Adidas may have recently scored one before the U.S. Copyright Office in connection with the design of two different versions of the Kanye West-affiliated Yeezy Boost 350 sneakers, but not every brand is proving quite as lucky. Dunhill – the British menswear brand, where Dior Homme’s creative director Kim Jones got his start in 2008 – for instance, is not faring well in its attempts to secure a copyright registration (and certain rights that come along with it) from the U.S. copyright body.
On the heels of filing a copyright application in November 2017 for a fabric pattern, Dunhill has been handed a loss from the U.S. Copyright Office’s Review Board. In response to Dunhill’s second request for reconsideration for a fabric pattern called “Engine Turn,” Register of Copyrights and Director of the U.S. Copyright Office Karyn A. Temple determined that the menswear brand’s 2-dimensional fabric design – which consists of “diamonds repeated in symmetrical rows and columns” and which appears on everything from Dunhill card cases and belts to sneakers and duffle bags – is ineligible for copyright registration.
Following an initial refusal from the Copyright Office’s Review Board in February, which upheld the Copyright Office’s initial determination that the fabric pattern is little more than a “simple arrangement of geometric shapes into a basic, garden-variety configuration,” which “lacks the creativity to support a registration,” the Review Board again shut down Dunhill’s quest for registration.
The level of originality and creativity needed to warrant copyright registration is notoriously low in accordance with to U.S. law, as Temple asserted in her September 3 decision, pointing to the 1991 decision in Feist Publ’ns, Inc. v.

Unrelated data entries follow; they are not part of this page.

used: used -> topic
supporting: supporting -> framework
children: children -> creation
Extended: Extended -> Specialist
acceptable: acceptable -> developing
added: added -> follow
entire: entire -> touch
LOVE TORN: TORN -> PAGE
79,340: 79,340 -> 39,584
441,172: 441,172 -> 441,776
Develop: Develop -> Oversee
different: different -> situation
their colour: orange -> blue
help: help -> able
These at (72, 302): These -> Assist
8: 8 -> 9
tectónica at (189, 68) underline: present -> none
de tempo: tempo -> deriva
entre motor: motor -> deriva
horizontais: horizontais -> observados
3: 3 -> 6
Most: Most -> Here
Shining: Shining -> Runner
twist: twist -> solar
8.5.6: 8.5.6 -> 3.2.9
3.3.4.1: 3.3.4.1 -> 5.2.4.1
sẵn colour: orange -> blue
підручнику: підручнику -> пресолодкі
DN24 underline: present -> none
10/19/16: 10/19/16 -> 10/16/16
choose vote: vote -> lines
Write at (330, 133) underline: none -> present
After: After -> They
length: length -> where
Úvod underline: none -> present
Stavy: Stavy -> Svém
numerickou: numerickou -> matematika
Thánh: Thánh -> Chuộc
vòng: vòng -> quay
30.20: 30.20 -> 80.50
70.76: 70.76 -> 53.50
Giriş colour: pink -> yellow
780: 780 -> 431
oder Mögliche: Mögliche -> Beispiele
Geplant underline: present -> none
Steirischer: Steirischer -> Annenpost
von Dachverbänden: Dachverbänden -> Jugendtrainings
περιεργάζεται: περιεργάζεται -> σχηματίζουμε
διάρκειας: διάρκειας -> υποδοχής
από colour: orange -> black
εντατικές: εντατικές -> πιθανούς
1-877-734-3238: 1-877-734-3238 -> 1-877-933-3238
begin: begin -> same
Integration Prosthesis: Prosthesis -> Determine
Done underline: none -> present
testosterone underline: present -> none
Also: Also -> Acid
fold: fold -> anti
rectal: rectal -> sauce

Rural Tel. Serv. Co. in which the Supreme Court held that “only a modicum of creativity is necessary.” At the same time, she noted the court’s language in that same case, namely, “There can be no copyright in a work in which ‘the creative spark is utterly lacking or so trivial as to be virtually nonexistent.’”
The problem with the pattern at hand? According to Temple, “The Board finds that the [Dunhill print] does not contain the requisite originality necessary to sustain a claim to copyright,” as “the work merely consists of uncopyrightable elements arranged in an unoriginal manner.” To be exact, Temple asserted that “the individual elements [embodied in the pattern], diamonds and a six-sided arrowhead shaped polygon, are uncopyrightable standard geometric shapes.” Moreover, “The simple blue and brown coloring is not copyrightable.”
The Board’s decision, Temple states, stands despite Dunhill’s argument that the pattern at issue is similar to and should be assessed like the cheerleading uniforms at issue in the Star Athletica, LLC v. Varsity Brands, Inc. case, arguing that the Supreme Court found “cheerleader uniforms were copyrightable even though they comprise simple geometric shapes,” and thus, demonstrated that works comprised of simple geometric shapes are not precluded from copyright protection. Given that the Engine Turn print “clearly shows a higher level of creativity” than the simply-designed cheerleading uniforms, per Dunhill, it should be afforded a registration.
Unpersuaded, the Board distinguished the uniforms in the Star Athletica case from the pattern at issue here, stating that the Engine Turn pattern “is merely a ‘display of a few geometric shapes in a preordained or obvious arrangement’ … [which] is a typical arrangement and demonstrates insufficient creativity to support a claim to copyright.”
As for the significance of the Board’s decision, copyright lawyer George Raynal told TFL, “Perhaps the outcome is not entirely surprising, as the Copyright Office has repeatedly shown its reluctance to register simple geometric patterns.” Nevertheless, he says, “The decision highlights a challenge for applicants seeking to protect pattern designs they create and use across their brands.”
Fashion has long maintained something of a complicated relationship with copyright, as the law refuses to provide protection for useful articles in their entirely. Since garments and accessories are generally deemed to be useful in nature, only the creative and separable elements of them may be protected. The latter element, separability, has proven challenging in a fashion context, precisely because clothing, for instance, possesses both functional and inherently creative elements (some of which may be difficult to clearly distinguish), thereby, limiting the scope of protection at play for the average garment, if any protection exists at all.